La escritura colectiva de las múltiples vivencias y sensaciones de la práctica pedagógica resulta interesante y gratificador para los distintos participantes.
En 1993 asistí al Congreso de la AERA (I) en Atlanta. Uno de sus temas estrellas (por el número de comunicaciones presentadas) fue la colaboración entre la universidad y el profesorado de los centros de enseñanza. La idea de colaboración venía de la necesidad de encontrar formas de relación que no fueran colonizadores (los docentes hacen lo que los profesores universitarios plantean) y de tomar en consideración las voces críticas que señalaban que el profesorado tenía unos conocimientos (unas concepciones) que habían de tenerse en cuenta, si se quería explicar el porqué muchas de las aportaciones de los universitarios no acababan de funcionar en la práctica. La colaboración se planteaba, por tanto, en términos políticos, académicos y de aprendizaje.
Pensé entonces que lo que yo había estado haciendo desde que en 1981 comencé a trabajar en un equipo psicopedagógico municipal y después como asesor podía situarse en este marco de colaboración. Sólo que no la había dado ese nombre. Pensé que una de las virtudes de los colegas de EEUU es ponerle nombre a experiencias y formas de intervención que otros están haciendo desde hace años pero sin ponerle un nombre de marca que se venda en la comunidad académica como novedad. Parafraseando a alguien de quien no recuerdo su nombre, poner nombre es una forma de tener poder. Si el nombre se pone en inglés, tiene además una audiencia más amplia, un efecto multiplicador, que lo hace parecer nuevo.

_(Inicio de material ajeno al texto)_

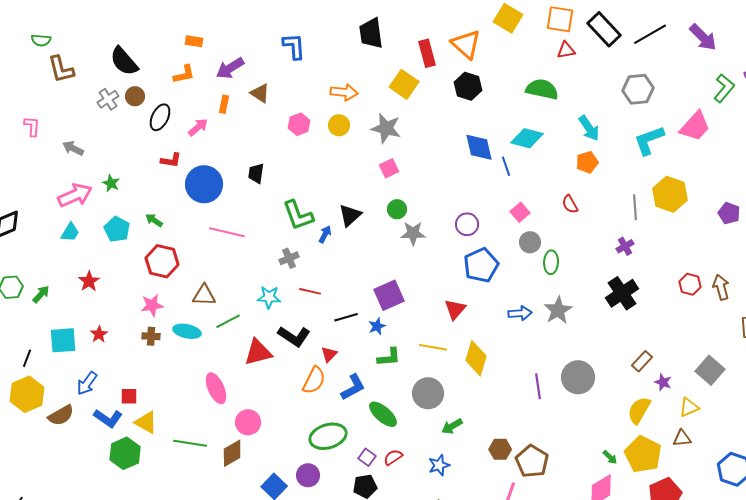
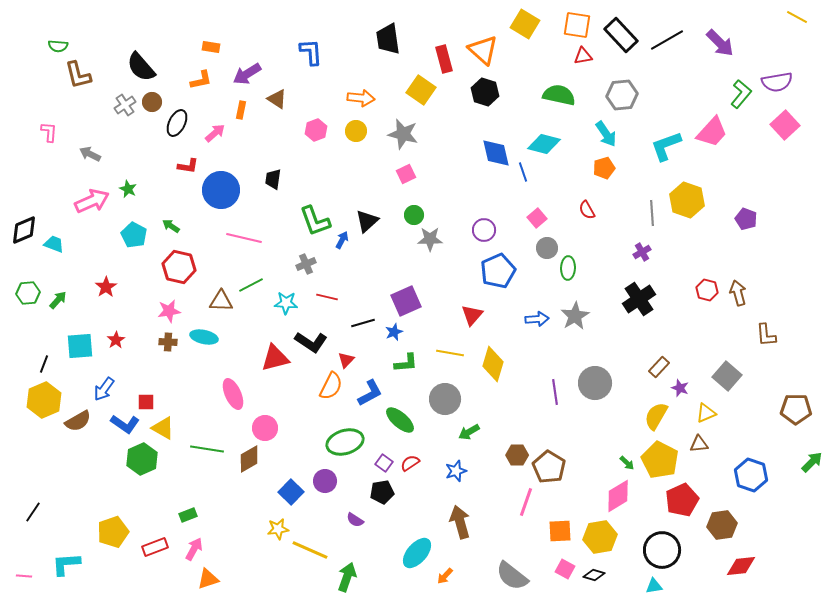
gray hexagon: (638, 89) -> (622, 95), moved
cyan trapezoid: (70, 232) -> (54, 244), moved, turned -100
green line: (228, 321) -> (251, 285), moved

En este Congreso me sorprendí asistiendo a un simposium en el que se discutía sobre qué nombre tenía que ir primero en los artículos o libros que derivaran de esta colaboración entre universitarios y maestros. La discusión no era banal, porque tenía como implícito el sistema de promoción y reconocimiento de los universitarios en EEUU. Quien va primero tiene mayor derecho de autoría y, por tanto, de reconocimiento. No le di demasiada importancia a esta cuestión, aunque ya en 1985 había escrito una monografía sobre rincones con dos maestras colocando nuestros nombres por orden alfabético.